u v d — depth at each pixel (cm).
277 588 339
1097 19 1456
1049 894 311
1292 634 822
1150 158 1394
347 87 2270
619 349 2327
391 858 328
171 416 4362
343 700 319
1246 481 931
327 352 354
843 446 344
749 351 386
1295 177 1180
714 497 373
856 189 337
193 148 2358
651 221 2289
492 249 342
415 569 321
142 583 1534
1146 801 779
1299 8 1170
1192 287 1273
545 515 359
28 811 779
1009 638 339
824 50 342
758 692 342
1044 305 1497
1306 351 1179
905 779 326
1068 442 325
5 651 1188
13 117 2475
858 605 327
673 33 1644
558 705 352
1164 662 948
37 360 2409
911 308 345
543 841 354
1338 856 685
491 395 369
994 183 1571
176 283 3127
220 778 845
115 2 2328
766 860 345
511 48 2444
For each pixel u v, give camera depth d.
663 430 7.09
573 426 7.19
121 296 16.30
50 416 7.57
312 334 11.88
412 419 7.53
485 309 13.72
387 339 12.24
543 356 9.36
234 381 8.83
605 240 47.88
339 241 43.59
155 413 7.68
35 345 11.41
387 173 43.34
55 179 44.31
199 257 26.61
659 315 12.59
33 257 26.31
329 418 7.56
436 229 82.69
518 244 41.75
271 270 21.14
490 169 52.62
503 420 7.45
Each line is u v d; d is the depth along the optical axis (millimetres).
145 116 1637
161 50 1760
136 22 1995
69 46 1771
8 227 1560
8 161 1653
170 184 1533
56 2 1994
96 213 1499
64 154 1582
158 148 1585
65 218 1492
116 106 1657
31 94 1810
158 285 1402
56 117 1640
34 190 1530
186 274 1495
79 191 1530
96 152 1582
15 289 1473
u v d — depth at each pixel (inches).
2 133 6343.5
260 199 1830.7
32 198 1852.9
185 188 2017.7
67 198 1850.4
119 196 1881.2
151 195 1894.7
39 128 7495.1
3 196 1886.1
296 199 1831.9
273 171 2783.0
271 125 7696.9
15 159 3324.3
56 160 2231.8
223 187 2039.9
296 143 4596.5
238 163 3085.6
.....
**Work instruction**
The lines needed run from the first line of the data through the line containing "96 152 1582"; give them again exactly and nothing else.

**Your solution**
u v d — depth at each pixel (cm).
277 588 339
1097 19 1456
1049 894 311
1292 634 822
1150 158 1394
347 87 2270
619 349 2327
391 858 328
171 416 4362
343 700 319
1246 481 931
327 352 354
843 446 344
749 351 386
1295 177 1180
714 497 373
856 189 337
193 148 2358
651 221 2289
492 249 342
415 569 321
142 583 1534
1146 801 779
1299 8 1170
1192 287 1273
545 515 359
28 811 779
1009 638 339
824 50 342
758 692 342
1044 305 1497
1306 351 1179
905 779 326
1068 442 325
5 651 1188
13 117 2475
858 605 327
673 33 1644
558 705 352
1164 662 948
37 360 2409
911 308 345
543 841 354
1338 856 685
491 395 369
994 183 1571
176 283 3127
220 778 845
115 2 2328
766 860 345
511 48 2444
For each pixel u v, give camera depth d.
663 430 7.09
573 426 7.19
121 296 16.30
50 416 7.57
312 334 11.88
412 419 7.53
485 309 13.72
387 339 12.24
543 356 9.36
234 381 8.83
605 240 47.88
339 241 43.59
155 413 7.68
35 345 11.41
387 173 43.34
55 179 44.31
199 257 26.61
659 315 12.59
33 257 26.31
329 418 7.56
436 229 82.69
518 244 41.75
271 270 21.14
490 169 52.62
503 420 7.45
Each line is u v d; d is the depth along the optical axis (millimetres).
145 116 1637
161 50 1760
136 22 1995
69 46 1771
8 227 1560
8 161 1653
170 184 1533
56 2 1994
96 213 1499
64 154 1582
158 148 1585
65 218 1492
116 106 1657
31 94 1810
158 285 1402
56 117 1640
34 190 1530
186 274 1495
79 191 1530
96 152 1582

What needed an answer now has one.